[SOURCE INFORMATION Boundary: Start]

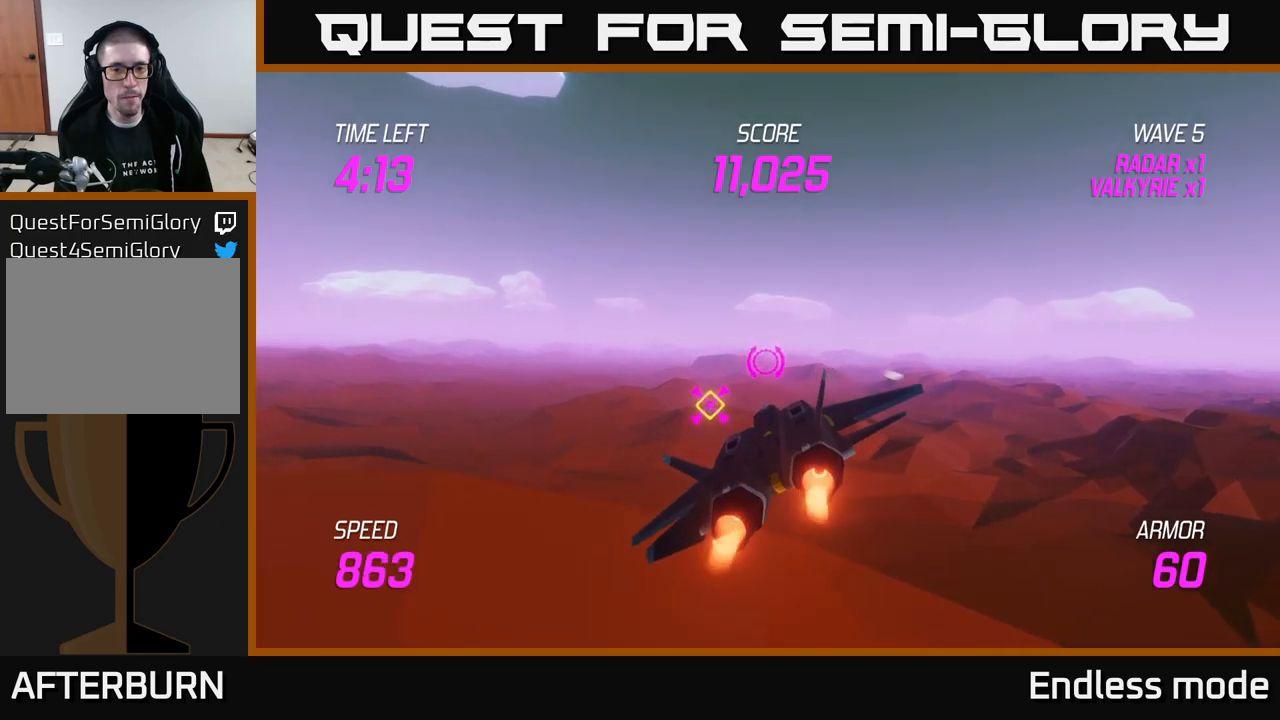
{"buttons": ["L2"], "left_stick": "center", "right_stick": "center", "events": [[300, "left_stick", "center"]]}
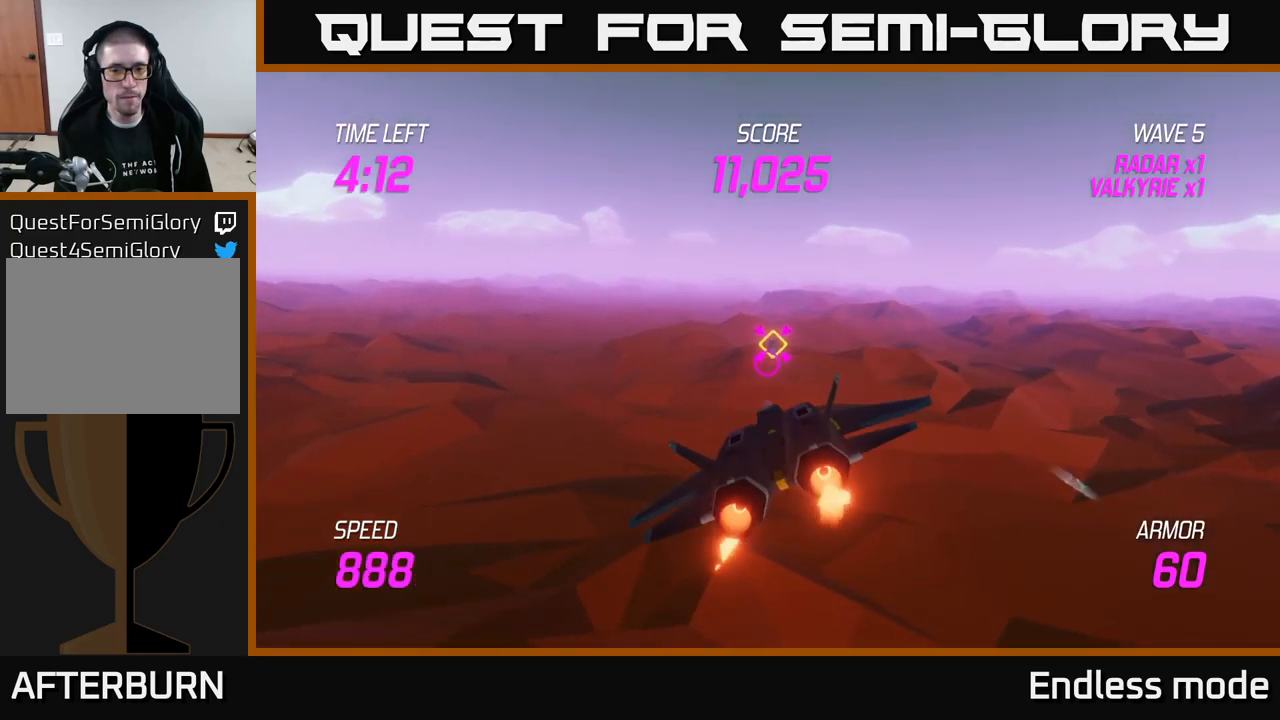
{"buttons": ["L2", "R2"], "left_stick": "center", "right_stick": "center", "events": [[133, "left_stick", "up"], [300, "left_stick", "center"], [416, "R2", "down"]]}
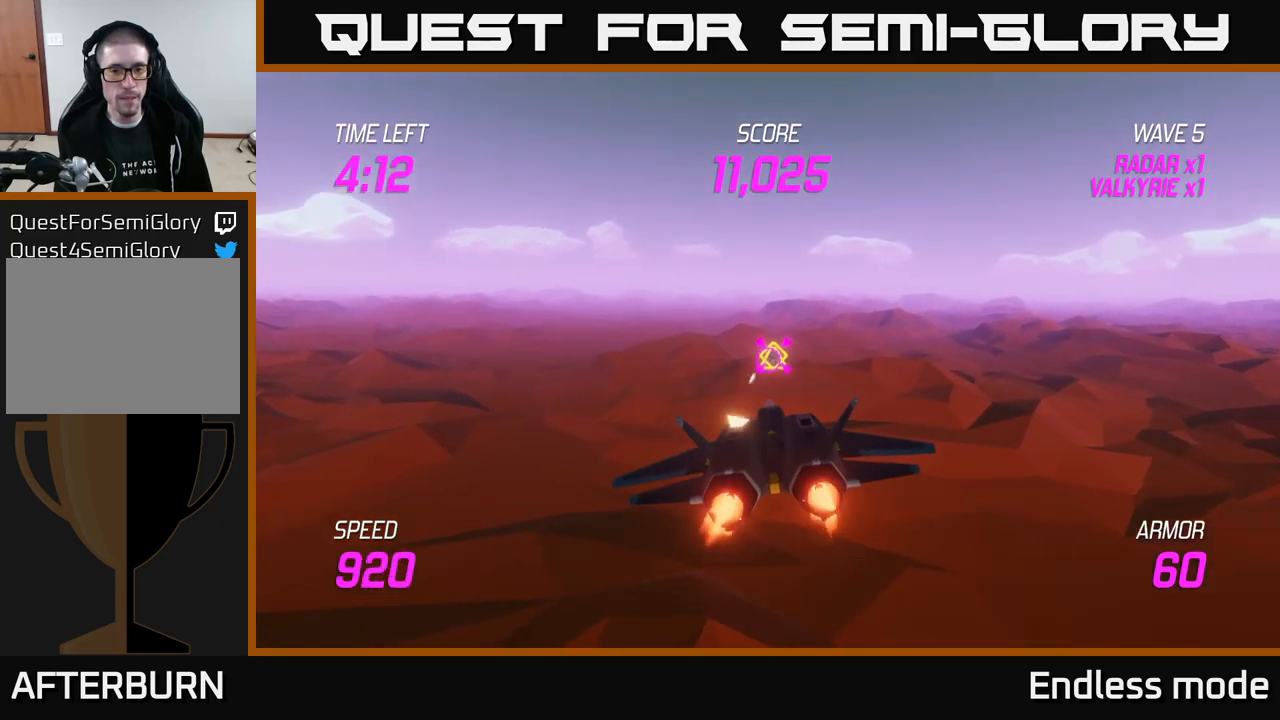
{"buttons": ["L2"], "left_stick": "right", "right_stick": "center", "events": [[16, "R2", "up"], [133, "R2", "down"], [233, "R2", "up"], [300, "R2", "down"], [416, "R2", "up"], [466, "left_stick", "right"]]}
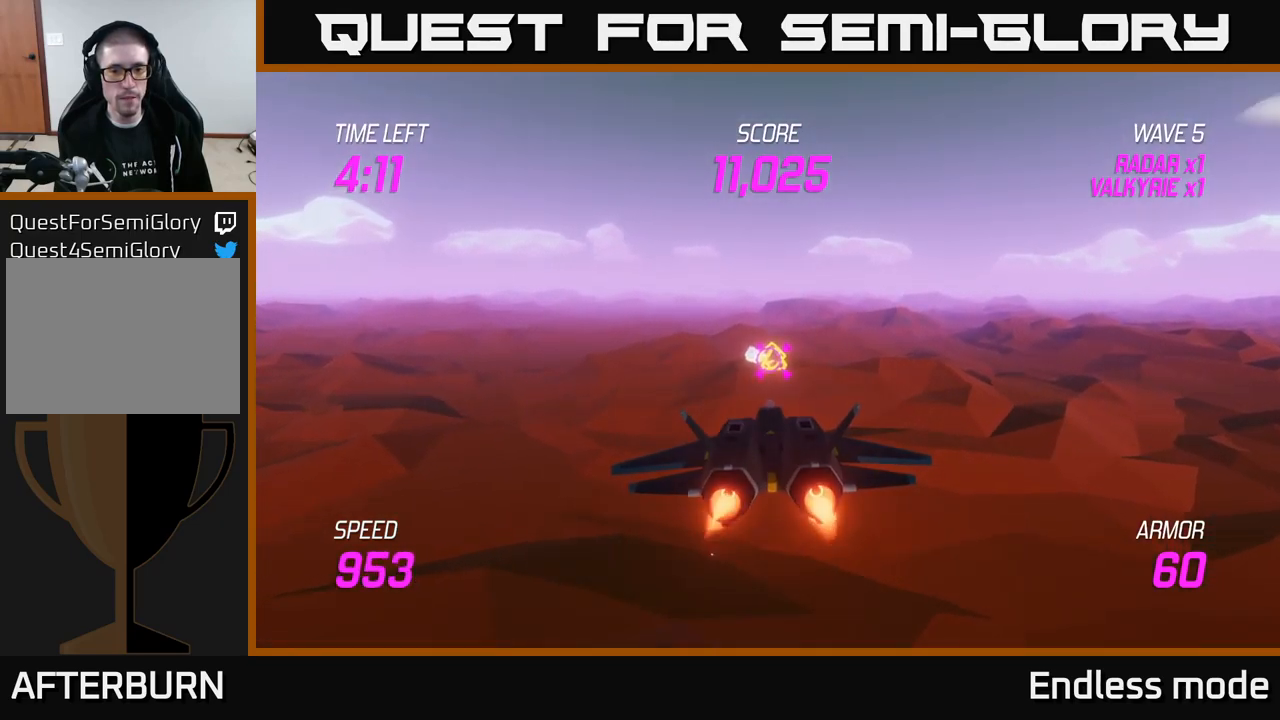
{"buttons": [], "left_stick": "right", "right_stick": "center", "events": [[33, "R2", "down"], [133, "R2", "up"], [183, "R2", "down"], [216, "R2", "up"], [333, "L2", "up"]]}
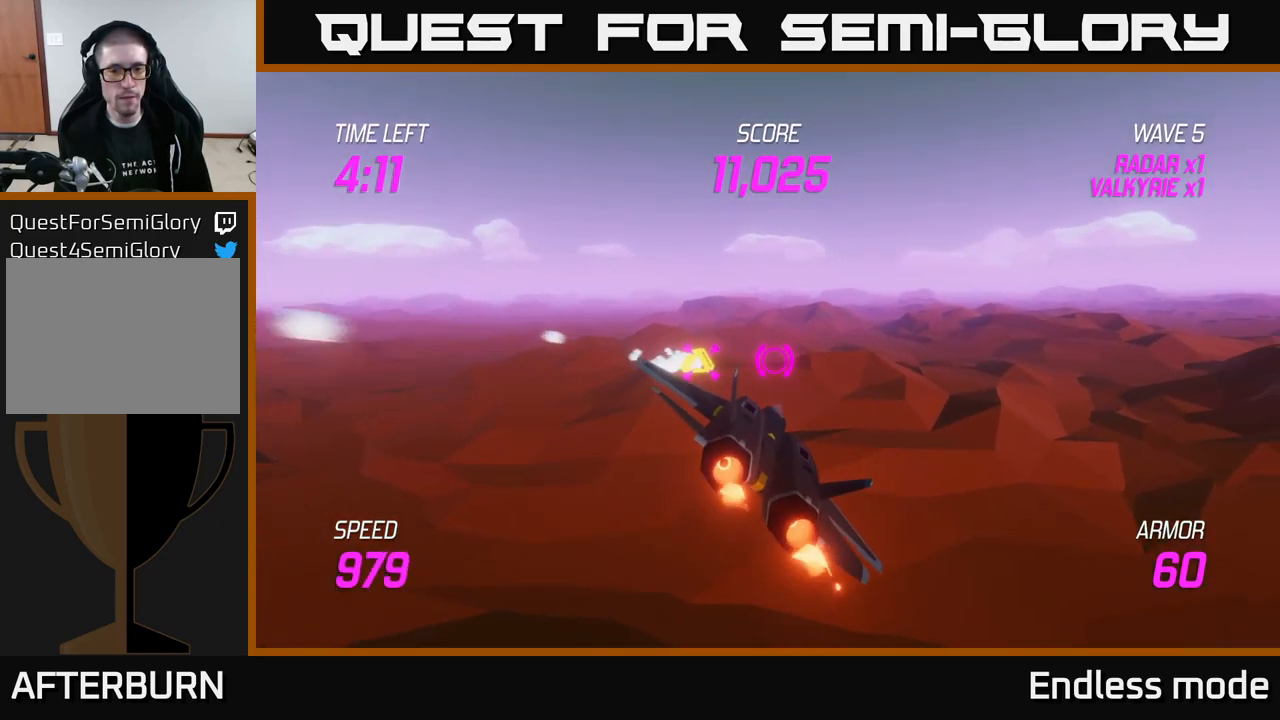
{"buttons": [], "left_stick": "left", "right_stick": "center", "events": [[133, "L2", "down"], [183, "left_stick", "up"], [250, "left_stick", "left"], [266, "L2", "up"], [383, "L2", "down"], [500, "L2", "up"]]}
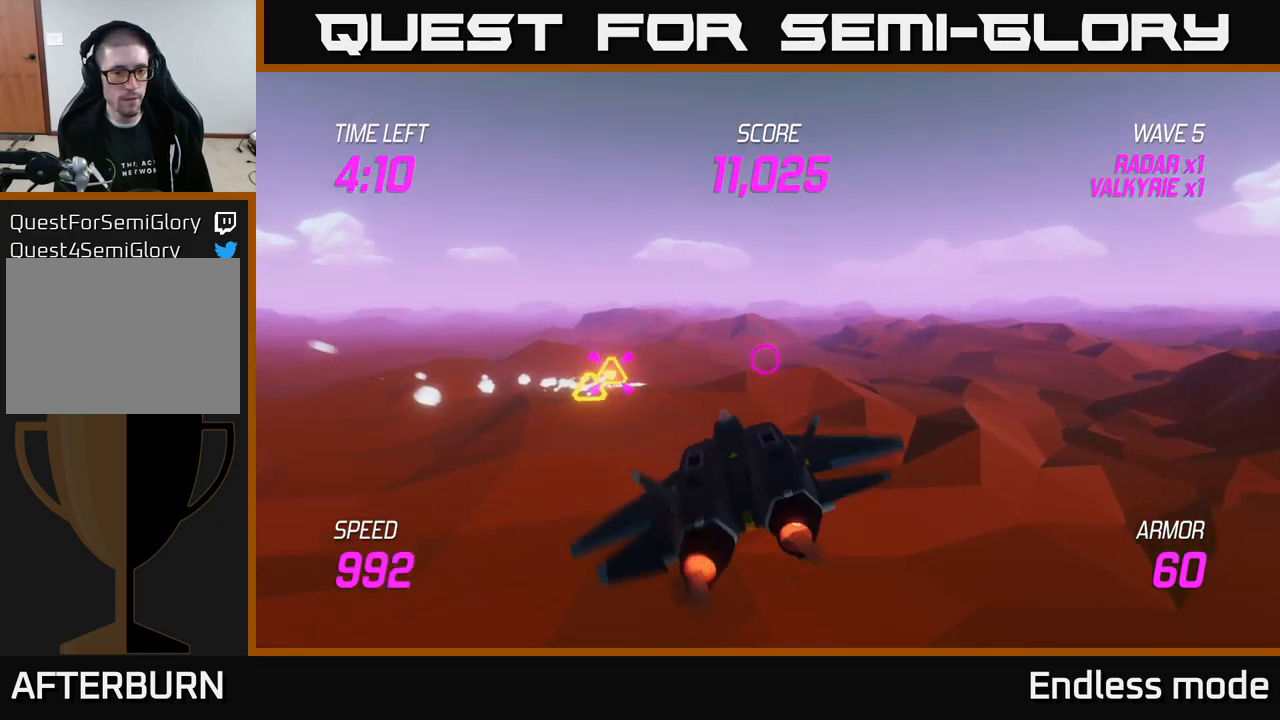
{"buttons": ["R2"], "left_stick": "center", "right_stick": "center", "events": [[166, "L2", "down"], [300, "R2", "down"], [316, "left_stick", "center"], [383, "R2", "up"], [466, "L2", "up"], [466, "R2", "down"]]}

[SOURCE INFORMATION Boundary: End]

DIRECTIONS
Please report how many lines of the entries above include "down". Only the number is wanted.

ANSWER TO THE PROBLEM
5